<<<<

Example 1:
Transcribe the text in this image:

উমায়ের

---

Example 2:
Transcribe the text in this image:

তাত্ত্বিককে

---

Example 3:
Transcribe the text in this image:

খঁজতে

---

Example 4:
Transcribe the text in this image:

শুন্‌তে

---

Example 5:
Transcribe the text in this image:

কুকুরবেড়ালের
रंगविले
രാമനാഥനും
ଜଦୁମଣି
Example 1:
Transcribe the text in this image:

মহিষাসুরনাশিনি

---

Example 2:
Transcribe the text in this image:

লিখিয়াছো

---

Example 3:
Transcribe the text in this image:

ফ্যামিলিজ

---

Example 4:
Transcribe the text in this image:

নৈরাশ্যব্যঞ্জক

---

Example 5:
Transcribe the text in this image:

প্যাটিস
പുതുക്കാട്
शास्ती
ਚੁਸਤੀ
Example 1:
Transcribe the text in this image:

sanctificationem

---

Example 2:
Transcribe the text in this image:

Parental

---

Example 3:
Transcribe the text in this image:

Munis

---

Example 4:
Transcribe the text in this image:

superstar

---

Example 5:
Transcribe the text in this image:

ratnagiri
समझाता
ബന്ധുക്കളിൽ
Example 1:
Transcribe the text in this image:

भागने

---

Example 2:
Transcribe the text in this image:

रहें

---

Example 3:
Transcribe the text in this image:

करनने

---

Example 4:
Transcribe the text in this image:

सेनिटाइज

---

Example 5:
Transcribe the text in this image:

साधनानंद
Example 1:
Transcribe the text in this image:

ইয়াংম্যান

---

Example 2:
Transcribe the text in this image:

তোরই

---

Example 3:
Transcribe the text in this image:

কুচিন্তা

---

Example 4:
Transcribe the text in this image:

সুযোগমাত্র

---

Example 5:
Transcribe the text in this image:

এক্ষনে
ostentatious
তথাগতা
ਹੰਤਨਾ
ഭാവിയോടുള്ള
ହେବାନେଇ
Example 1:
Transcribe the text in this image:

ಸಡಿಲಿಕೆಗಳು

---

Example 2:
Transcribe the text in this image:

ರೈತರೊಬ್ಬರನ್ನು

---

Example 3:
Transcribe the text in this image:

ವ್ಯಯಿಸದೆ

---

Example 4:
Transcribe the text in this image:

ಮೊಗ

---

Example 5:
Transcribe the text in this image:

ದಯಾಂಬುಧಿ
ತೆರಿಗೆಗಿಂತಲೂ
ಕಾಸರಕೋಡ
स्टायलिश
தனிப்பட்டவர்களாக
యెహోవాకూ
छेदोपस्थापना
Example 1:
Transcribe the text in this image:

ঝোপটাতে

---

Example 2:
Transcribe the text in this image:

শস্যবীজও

>>>>

* YOUR OBJECTIVE:
Rewrite the rows above, replacing every "Transcribe" with "Write out" and leaving everything else unchanged.

* REPLY:
Example 1:
Write out the text in this image:

উমায়ের

---

Example 2:
Write out the text in this image:

তাত্ত্বিককে

---

Example 3:
Write out the text in this image:

খঁজতে

---

Example 4:
Write out the text in this image:

শুন্‌তে

---

Example 5:
Write out the text in this image:

কুকুরবেড়ালের
रंगविले
രാമനാഥനും
ଜଦୁମଣି
Example 1:
Write out the text in this image:

মহিষাসুরনাশিনি

---

Example 2:
Write out the text in this image:

লিখিয়াছো

---

Example 3:
Write out the text in this image:

ফ্যামিলিজ

---

Example 4:
Write out the text in this image:

নৈরাশ্যব্যঞ্জক

---

Example 5:
Write out the text in this image:

প্যাটিস
പുതുക്കാട്
शास्ती
ਚੁਸਤੀ
Example 1:
Write out the text in this image:

sanctificationem

---

Example 2:
Write out the text in this image:

Parental

---

Example 3:
Write out the text in this image:

Munis

---

Example 4:
Write out the text in this image:

superstar

---

Example 5:
Write out the text in this image:

ratnagiri
समझाता
ബന്ധുക്കളിൽ
Example 1:
Write out the text in this image:

भागने

---

Example 2:
Write out the text in this image:

रहें

---

Example 3:
Write out the text in this image:

करनने

---

Example 4:
Write out the text in this image:

सेनिटाइज

---

Example 5:
Write out the text in this image:

साधनानंद
Example 1:
Write out the text in this image:

ইয়াংম্যান

---

Example 2:
Write out the text in this image:

তোরই

---

Example 3:
Write out the text in this image:

কুচিন্তা

---

Example 4:
Write out the text in this image:

সুযোগমাত্র

---

Example 5:
Write out the text in this image:

এক্ষনে
ostentatious
তথাগতা
ਹੰਤਨਾ
ഭാവിയോടുള്ള
ହେବାନେଇ
Example 1:
Write out the text in this image:

ಸಡಿಲಿಕೆಗಳು

---

Example 2:
Write out the text in this image:

ರೈತರೊಬ್ಬರನ್ನು

---

Example 3:
Write out the text in this image:

ವ್ಯಯಿಸದೆ

---

Example 4:
Write out the text in this image:

ಮೊಗ

---

Example 5:
Write out the text in this image:

ದಯಾಂಬುಧಿ
ತೆರಿಗೆಗಿಂತಲೂ
ಕಾಸರಕೋಡ
स्टायलिश
தனிப்பட்டவர்களாக
యెహోవాకూ
छेदोपस्थापना
Example 1:
Write out the text in this image:

ঝোপটাতে

---

Example 2:
Write out the text in this image:

শস্যবীজও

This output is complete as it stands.